Belakangan, langit tidak memberikan efek apa-apa. Seperti
telah kehilangan maknanya. Tak ada lagi yang menjadi benar-benar berarti, atau
yang terlalu dirindukan, semacam yang mampu menghibur, atau malah yang kadang
dibenci. Entah apa yang terjadi pada makna-makna itu. Pergi meninggalkan, atau
hilang ditinggalkan. Keraguan tidak berani menjawab, sedang hati tak ingin lagi
bermain isyarat—seakan semuanya sudah cukup sarat. Langit, haruskah kita mulai
berkirim surat?
Belakangan, langkah-langkah itu terlalu cepat lelah.

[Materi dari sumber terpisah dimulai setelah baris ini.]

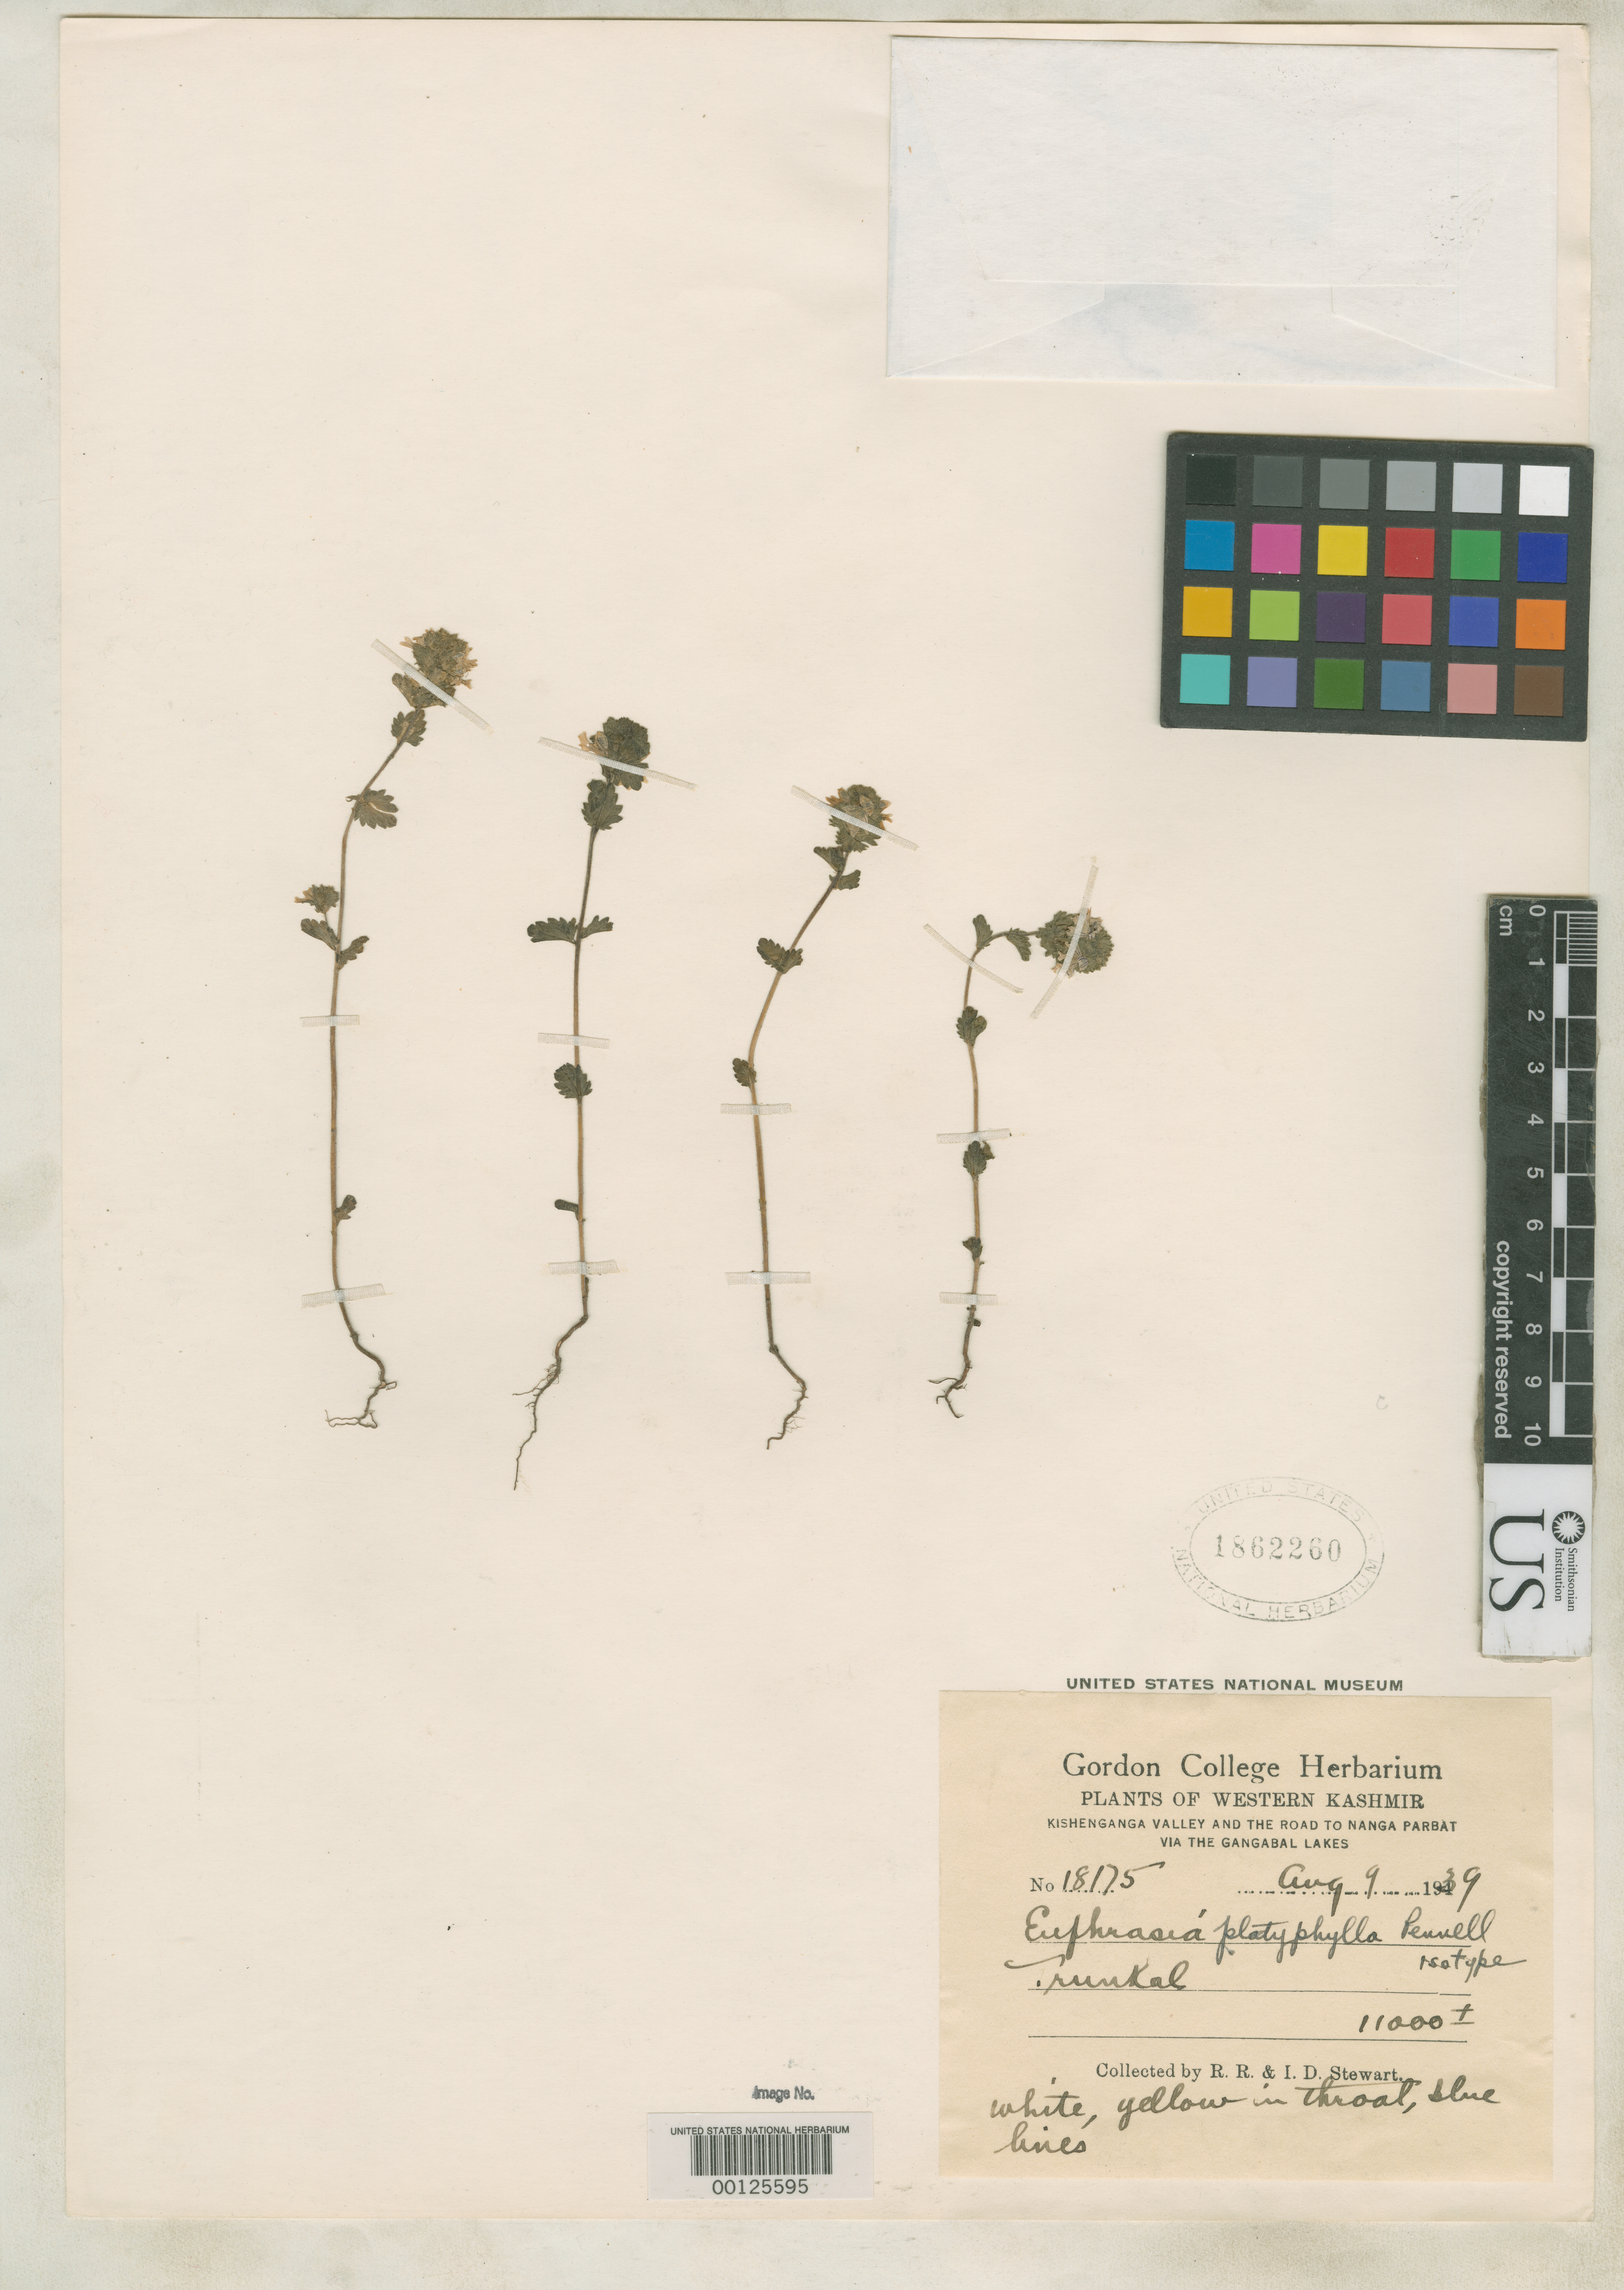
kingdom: Plantae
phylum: Tracheophyta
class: Magnoliopsida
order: Lamiales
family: Orobanchaceae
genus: Euphrasia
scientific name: Euphrasia platyphylla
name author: Pennell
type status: Isotype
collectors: R. R. Stewart & I. Stewart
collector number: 18175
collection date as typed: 09 Aug 1939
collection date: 1939-08-09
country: India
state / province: Jammu And Kashmir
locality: Kishenganga Valley.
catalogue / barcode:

Terlalu suka bertumpu pada setapak yang goyah. Mulai enggan untuk ditempah. Kerikil-kerikil
di jalan membuatnya terlalu berhati-hati, membuatnya selalu ingin berhenti. Dan
setiap mimpi itu ingin dibawanya melarikan diri—kemanapun asalkan bukan di
tempat saat ini ia menepi, untungnya satu alasan selalu berhasil menghalangi. Alasan
yang masih harus ia temukan. Yang sering ia sebut-sebut sebagai jawaban.
Belakangan, euforia tak pernah muncul lagi. Entah kemana
ia bersembunyi. Biasanya di setiap sudut rasa ia bergema, meracau apa saja. Hingga
muncul dua makna, yang mampu melahirkan berbagai tanya. Apa euforia kehilangan
kemampuannya untuk mengacaukan? Atau ia sendiri juga sedang terjebak dalam
kebingungan? Euforia, apa sekarang kau tengah mengalami yang namanya’senjata
makan tuan’? Semoga bukan.
Belakangan, kopi menjadi salah satu teman yang bisa
diandalkan. Dapat menghadirkan sensasi nyaman. Mungkin saja ini sugesti, atau
semacam usaha renovasi diri. Entahlah. Satu hal yang terjadi—saat kau telah dapat
menerima sesuatu, terkadang mengetahui alasannya tak lagi perlu.
Belakangan, ada bagian yang ingin sekali dibuang,
dan ada bagian yang ingin sekali digenggam. Bagian dari waktu yang tak
terbantahkan.
Belakangan, banyak hal yang tak sempat tertuliskan.